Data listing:
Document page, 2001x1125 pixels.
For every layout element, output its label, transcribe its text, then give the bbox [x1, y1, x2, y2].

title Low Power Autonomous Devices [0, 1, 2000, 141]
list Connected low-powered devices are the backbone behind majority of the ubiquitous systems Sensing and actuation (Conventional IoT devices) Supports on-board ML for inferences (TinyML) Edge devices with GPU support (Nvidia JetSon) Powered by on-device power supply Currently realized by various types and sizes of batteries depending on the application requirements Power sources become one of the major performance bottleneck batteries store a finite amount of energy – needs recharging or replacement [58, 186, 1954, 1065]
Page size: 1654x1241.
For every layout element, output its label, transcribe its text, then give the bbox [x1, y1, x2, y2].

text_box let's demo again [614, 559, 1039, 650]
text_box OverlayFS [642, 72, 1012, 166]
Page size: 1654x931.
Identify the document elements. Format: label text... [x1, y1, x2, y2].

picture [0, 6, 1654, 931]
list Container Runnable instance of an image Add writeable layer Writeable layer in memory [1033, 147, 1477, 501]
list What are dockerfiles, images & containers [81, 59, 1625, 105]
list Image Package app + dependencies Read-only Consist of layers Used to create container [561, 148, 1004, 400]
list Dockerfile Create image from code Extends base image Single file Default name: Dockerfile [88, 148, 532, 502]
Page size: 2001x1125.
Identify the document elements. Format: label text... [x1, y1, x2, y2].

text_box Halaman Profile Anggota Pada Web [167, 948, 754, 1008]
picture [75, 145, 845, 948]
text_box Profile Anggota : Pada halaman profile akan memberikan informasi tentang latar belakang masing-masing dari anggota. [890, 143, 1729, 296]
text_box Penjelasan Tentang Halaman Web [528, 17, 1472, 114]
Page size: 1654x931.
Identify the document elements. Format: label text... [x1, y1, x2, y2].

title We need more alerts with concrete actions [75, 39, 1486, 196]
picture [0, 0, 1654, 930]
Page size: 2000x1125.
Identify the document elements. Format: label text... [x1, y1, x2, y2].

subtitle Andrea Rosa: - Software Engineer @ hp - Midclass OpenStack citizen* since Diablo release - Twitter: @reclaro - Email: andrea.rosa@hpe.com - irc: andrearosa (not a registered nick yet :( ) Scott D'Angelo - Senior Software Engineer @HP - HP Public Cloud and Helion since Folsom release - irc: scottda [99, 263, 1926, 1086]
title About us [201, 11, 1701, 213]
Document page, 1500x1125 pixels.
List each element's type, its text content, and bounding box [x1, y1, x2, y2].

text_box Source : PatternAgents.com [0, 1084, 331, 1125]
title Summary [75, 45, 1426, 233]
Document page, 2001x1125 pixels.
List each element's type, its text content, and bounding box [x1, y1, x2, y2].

*Exercise goal*:
Rewrite the data above as a Markdown table with the columns Row and Line. Give each nonblank line its own numbered row and leave out blank lines.

*Exercise solution*:
| Row | Line |
|---|---|
| 1 | Document page, 2001x1125 pixels. |
| 2 | For every layout element, output its label, transcribe its text, then give the bbox [x1, y1, x2, y2]. |
| 3 | title Low Power Autonomous Devices [0, 1, 2000, 141] |
| 4 | list Connected low-powered devices are the backbone behind majority of the ubiquitous systems Sensing and actuation (Conventional IoT devices) Supports on-board ML for inferences (TinyML) Edge devices with GPU support (Nvidia JetSon) Powered by on-device power supply Currently realized by various types and sizes of batteries depending on the application requirements Power sources become one of the major performance bottleneck batteries store a finite amount of energy – needs recharging or replacement [58, 186, 1954, 1065] |
| 5 | Page size: 1654x1241. |
| 6 | For every layout element, output its label, transcribe its text, then give the bbox [x1, y1, x2, y2]. |
| 7 | text_box let's demo again [614, 559, 1039, 650] |
| 8 | text_box OverlayFS [642, 72, 1012, 166] |
| 9 | Page size: 1654x931. |
| 10 | Identify the document elements. Format: label text... [x1, y1, x2, y2]. |
| 11 | picture [0, 6, 1654, 931] |
| 12 | list Container Runnable instance of an image Add writeable layer Writeable layer in memory [1033, 147, 1477, 501] |
| 13 | list What are dockerfiles, images & containers [81, 59, 1625, 105] |
| 14 | list Image Package app + dependencies Read-only Consist of layers Used to create container [561, 148, 1004, 400] |
| 15 | list Dockerfile Create image from code Extends base image Single file Default name: Dockerfile [88, 148, 532, 502] |
| 16 | Page size: 2001x1125. |
| 17 | Identify the document elements. Format: label text... [x1, y1, x2, y2]. |
| 18 | text_box Halaman Profile Anggota Pada Web [167, 948, 754, 1008] |
| 19 | picture [75, 145, 845, 948] |
| 20 | text_box Profile Anggota : Pada halaman profile akan memberikan informasi tentang latar belakang masing-masing dari anggota. [890, 143, 1729, 296] |
| 21 | text_box Penjelasan Tentang Halaman Web [528, 17, 1472, 114] |
| 22 | Page size: 1654x931. |
| 23 | Identify the document elements. Format: label text... [x1, y1, x2, y2]. |
| 24 | title We need more alerts with concrete actions [75, 39, 1486, 196] |
| 25 | picture [0, 0, 1654, 930] |
| 26 | Page size: 2000x1125. |
| 27 | Identify the document elements. Format: label text... [x1, y1, x2, y2]. |
| 28 | subtitle Andrea Rosa: - Software Engineer @ hp - Midclass OpenStack citizen* since Diablo release - Twitter: @reclaro - Email: andrea.rosa@hpe.com - irc: andrearosa (not a registered nick yet :( ) Scott D'Angelo - Senior Software Engineer @HP - HP Public Cloud and Helion since Folsom release - irc: scottda [99, 263, 1926, 1086] |
| 29 | title About us [201, 11, 1701, 213] |
| 30 | Document page, 1500x1125 pixels. |
| 31 | List each element's type, its text content, and bounding box [x1, y1, x2, y2]. |
| 32 | text_box Source : PatternAgents.com [0, 1084, 331, 1125] |
| 33 | title Summary [75, 45, 1426, 233] |
| 34 | Document page, 2001x1125 pixels. |
| 35 | List each element's type, its text content, and bounding box [x1, y1, x2, y2]. |